VILLA PARK – Thirty-five years ago, Steve Bathey was listening to the radio and heard about the Chicago Zoological Society volunteer program at the Brookfield Zoo. As a man who always has loved animals, he decided to apply for the program.
When asked why he originally chose the Brookfield Zoo, he chuckled.
“It was so long ago, I don’t remember why,” he said.
Bathey recently was recognized for his 35 years of service to the Brookfield Zoo by the Chicago Zoological Society.
A resident of Villa Park for 44 years, Bathey has spent more than three decades answering zoo visitors’ questions about the animals, interpreting animals’ behaviors for guests and making sure people follow safety procedures.
Every other Friday and Saturday, Bathey is given a schedule of four places in the zoo he is going to for the day. He could be at the Underwater Viewing area at the Seven Seas exhibit, the Feathers and Scales or the Living Coast exhibits, to name a few. Once there, he is a guide for zoo guests to help them understand the animals they are watching.
Bathey’s favorite part of his job is interpreting the animals for the guests. For example, there are two polar bears who live together at the zoo for breeding purposes. The female is very small and the male is much larger. Bathey said people tend to interpret the female bear to be the cub of the male bear instead of the mate.
The zoo holds memories for Bathey. It is where he met and married his wife, Lisa. Twenty-seven years ago, Lisa also applied to the volunteer program from an ad she heard on the radio.

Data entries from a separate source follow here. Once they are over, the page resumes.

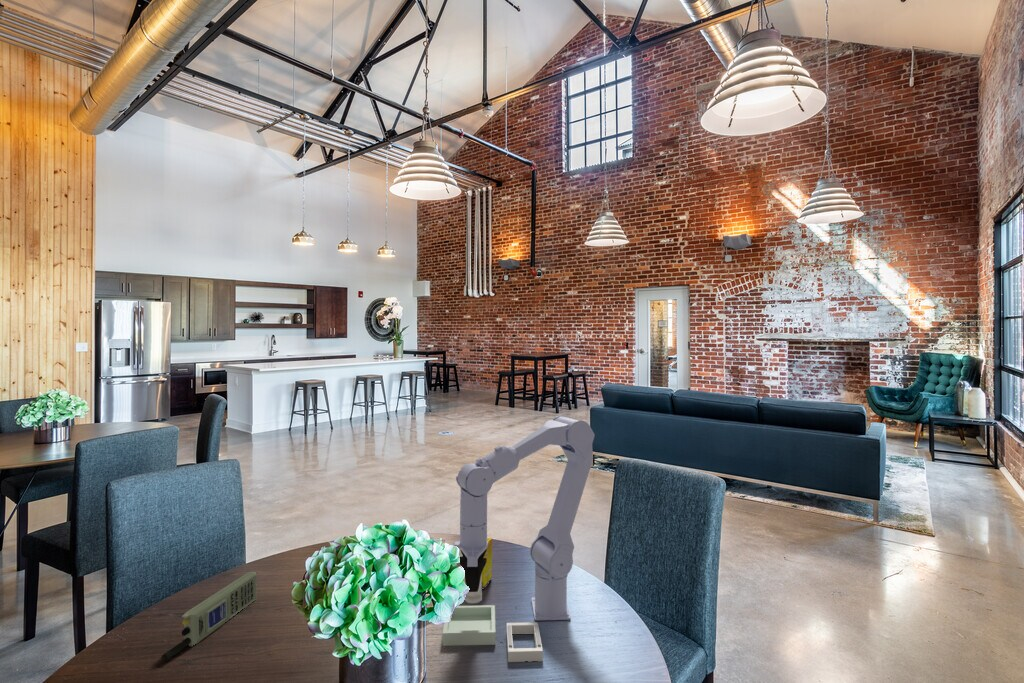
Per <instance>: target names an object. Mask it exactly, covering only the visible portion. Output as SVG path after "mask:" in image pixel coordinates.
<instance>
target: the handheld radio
mask: <svg viewBox="0 0 1024 683" xmlns="http://www.w3.org/2000/svg"><path fill="white" fill-rule="evenodd" d="M257 580H258V579H257V572H256V571H249V572H247V573H245V574H243V575H242V576H240V577H239V578H237V579H236V580H234V581H233V582H231V583H229V584H228V585H226V586H224V587H223V588H221V589H220V590H219V591H216V592H215V593H214V594H212V595H211V596H209V597H208V598H206V599H205V600H203V601H201V602H200V603H198V604H196V605H195V606H193V607H192V608H190V609H189V610H187V611H186V612H184V614H183V615H181V618H183V620H182V625H183V627H184V628H183V629H182V630H181V635H182V636H183V637H184V639H183V640H182V641H181V642H178V644H176V645H175V646H173V647H172V648H171V649H169V650H168V651H166V652H164V653H163V654H162V655H161V659H162V660H163V661H164V662H165V661H168V660H169V659H170V658H172V657H173V656H175V655H176V654H177V653H179V652H181V651H182V650H183V649H184V648H185V647H194V646H196V645H197V644H199V643H200V642H202V640H204V639H205V638H207V637H208V636H209V635H211V634H212V633H213V632H215V631H216V630H217V629H219V628H220V627H222V626H224V624H226V623H227V622H228V621H230V620H231V619H232V618H234V617H236V615H238V614H239V613H240V611H241V610H242V609H243V610H245V609H246V608H247V607H249V606H250V605H251V604H253V603H254V602H255V601H257V600H258V585H257V582H258V581H257ZM256 599H257V600H256ZM253 601H254V602H253ZM252 602H253V603H252ZM249 604H250V605H249ZM248 605H249V606H248ZM245 607H246V608H245ZM244 608H245V609H244ZM243 610H242V611H243ZM242 611H241V612H242ZM238 612H239V613H238ZM237 613H238V614H237ZM233 616H234V617H233ZM229 619H230V620H229ZM225 622H226V623H225ZM195 644H196V645H195ZM187 645H189V646H187ZM193 645H194V646H193Z"/></svg>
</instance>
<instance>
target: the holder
mask: <svg viewBox="0 0 1024 683" xmlns="http://www.w3.org/2000/svg"><path fill="white" fill-rule="evenodd" d="M539 627H540V626H539V623H538V622H532V621H531V622H528V621H527V622H506V643H507V646H506V647H507V662H508V663H526V662H525V661H528V662H532V661H538V662H543V661H544V660H543V659H544V656H543V655H544V653H543V652H544V650H543V644H542V638H541V634H540V628H539ZM512 634H534V635H533V642H534V641H535V642H534V646H535V647H517V648H515V647H514V642H513V641H514V639H513V635H512ZM528 662H527V663H528Z"/></svg>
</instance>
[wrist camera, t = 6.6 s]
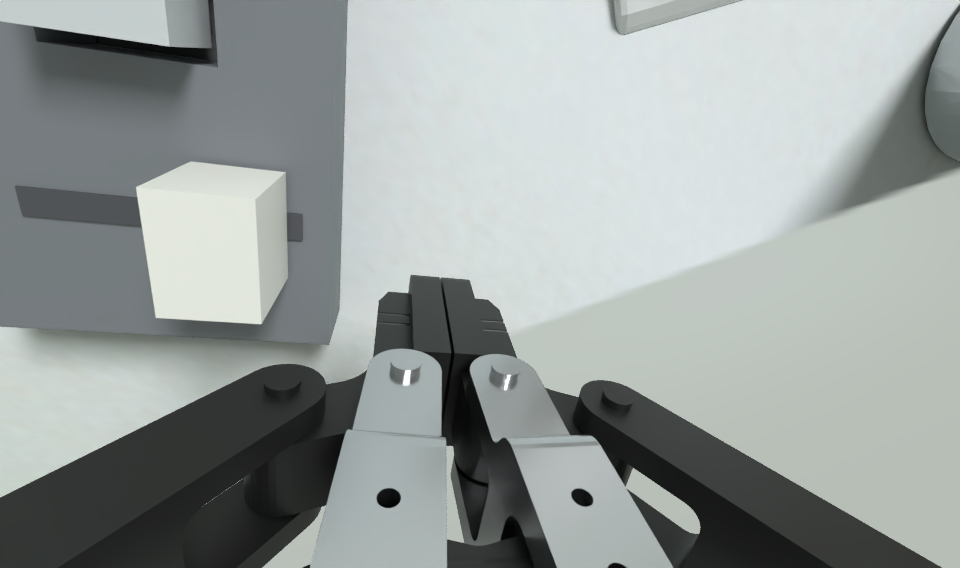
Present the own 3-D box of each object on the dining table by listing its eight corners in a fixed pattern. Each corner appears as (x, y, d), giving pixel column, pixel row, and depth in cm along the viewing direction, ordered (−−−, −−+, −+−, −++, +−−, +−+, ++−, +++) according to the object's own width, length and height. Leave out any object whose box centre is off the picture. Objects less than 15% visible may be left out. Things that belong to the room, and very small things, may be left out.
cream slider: (285, 172, 16) (254, 199, 13) (288, 277, 18) (261, 324, 15) (191, 161, 16) (136, 187, 13) (202, 271, 18) (155, 317, 14)
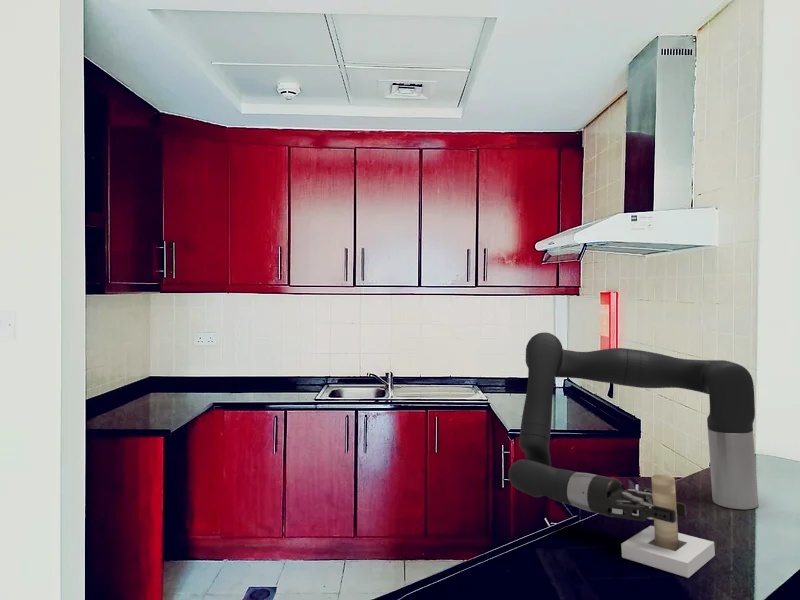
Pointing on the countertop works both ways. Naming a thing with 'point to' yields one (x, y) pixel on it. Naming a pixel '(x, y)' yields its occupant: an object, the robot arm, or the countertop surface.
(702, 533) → the countertop surface
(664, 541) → the peg
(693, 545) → the socket plate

“We both had the same way of getting there,” Bathey said.
The two got married at Indian Lake in Brookfield Zoo between the Dragonfly Marsh and the Great Bear Wilderness exhibits. This is the same spot a pair of trumpeter swans produce eggs each year, according to the zoo’s website.
When Bathey is not volunteering at the zoo, he spends his time taking photos of the zoo animals or at Cantigny Park in Wheaton, along with caring for his own pets.
The Bathey household consists of two turtles (Clipso and E.T.), three birds (Winston, Bob and Begee) and three rescued black cats (Cyrano, Jewel and Sable).
“People don’t like to take black cats,” Bathey said. “We take them.”